業務システムベンダにとっては、自社プロダクトの顧客体験を一新できるチャンスである。例えば、交通費精算システムは、多数の入力項目がありミスもよく発生する。経理スタッフがチェックして差し戻す。自然言語で受け付ければ、その場でチェックでき不足や間違いを訂正できるだろう。ITシステム管理では、ヘルプデスクが受け付け、各種システムを操作している。生成AIが代わりにシステム操作してくれればありがたいだろう。つまり、専門スタッフの業務軽減だけでなく、一般社員から面倒なシステム操作を解放するのである。
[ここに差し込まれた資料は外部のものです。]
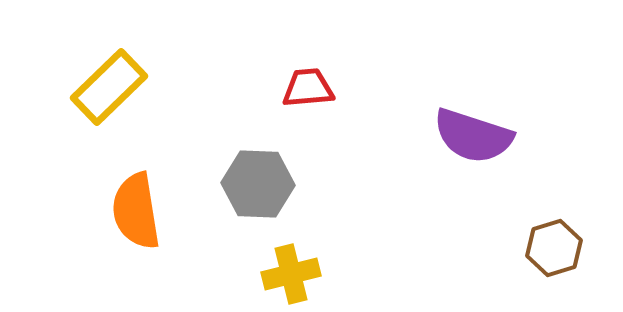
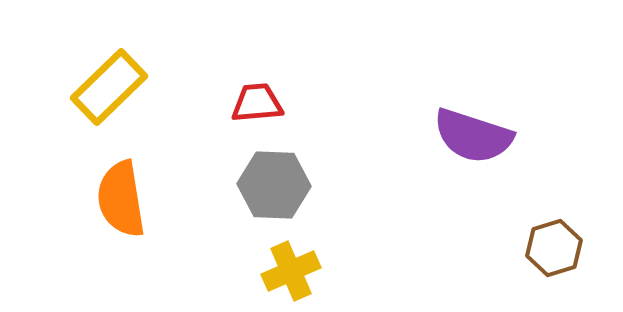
red trapezoid: moved 51 px left, 15 px down
gray hexagon: moved 16 px right, 1 px down
orange semicircle: moved 15 px left, 12 px up
yellow cross: moved 3 px up; rotated 10 degrees counterclockwise
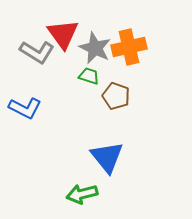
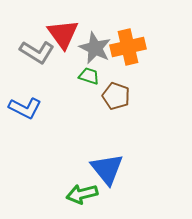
orange cross: moved 1 px left
blue triangle: moved 12 px down
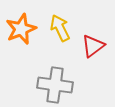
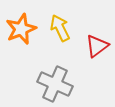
red triangle: moved 4 px right
gray cross: moved 1 px up; rotated 16 degrees clockwise
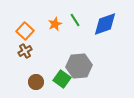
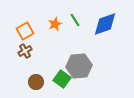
orange square: rotated 18 degrees clockwise
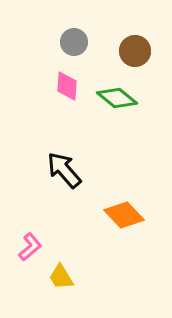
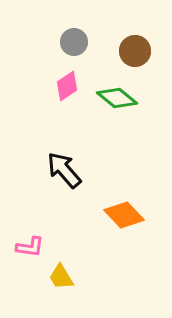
pink diamond: rotated 52 degrees clockwise
pink L-shape: rotated 48 degrees clockwise
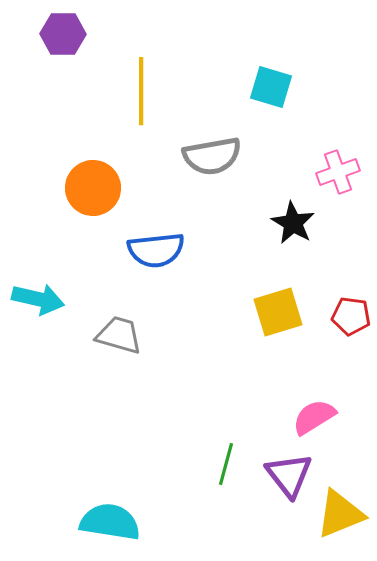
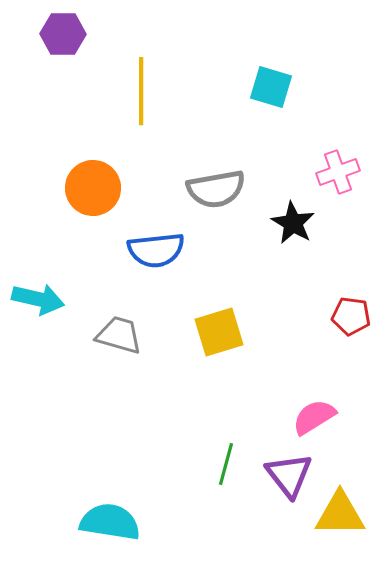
gray semicircle: moved 4 px right, 33 px down
yellow square: moved 59 px left, 20 px down
yellow triangle: rotated 22 degrees clockwise
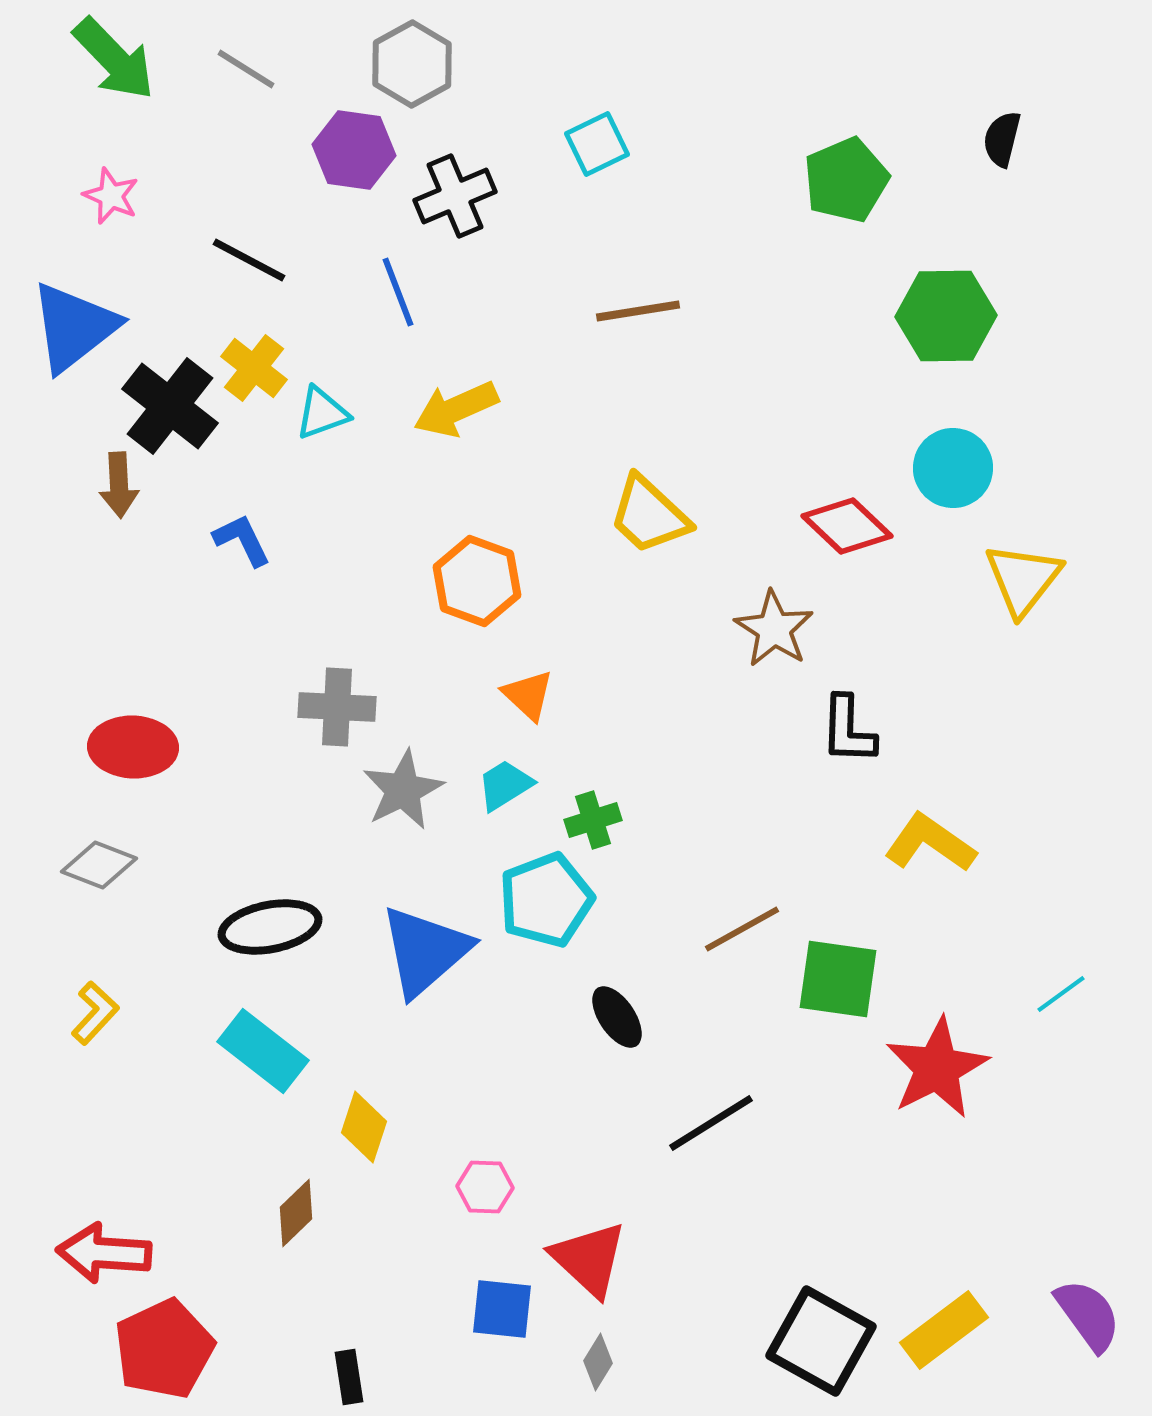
これらの生成AI活用は、システム操作や業務を自分に代わって担う、優秀な秘書を雇うのと同じである。今でも役員など地位の高い方々は、自分でシステム操作せず秘書や部下に任せている例は多いだろう。生成AIは「誰にでも秘書」がつく時代を予感させる。
8. おわりに
ここまでStep 1~5を順に紹介してきた。Step 1/2は、ChatGPT等のような生成AIを社員が個人的に日常業務で使う。Step 3/4になると社内情報にアクセスして、業務をサポートしたり、業務を自動化する。組織知を活用したデジタル業務改革である。そしてStep 5ではビジネス変革の第一歩となる自社サービスの顧客体験の高度化を取り上げた。
つまり、日常業務のデジタル化→デジタル業務プロセス改革→デジタルビジネス変革、というDXの3段階に相当する。DXが道半ばの企業が大半を占めるが、生成AI活用の観点を追加することで、DXを先に進めやすくする可能性がある。社員一人ひとりに役立つ生成AIは、社員に受け入れやすい。また、システムの操作性が自然言語で改善されるなら、新しいシステムに移行しようと考えやすい。DX成功のカギを握る社員の協力を得やすいからである。
積極的な生成AIの導入が多くの企業で進むことを願う。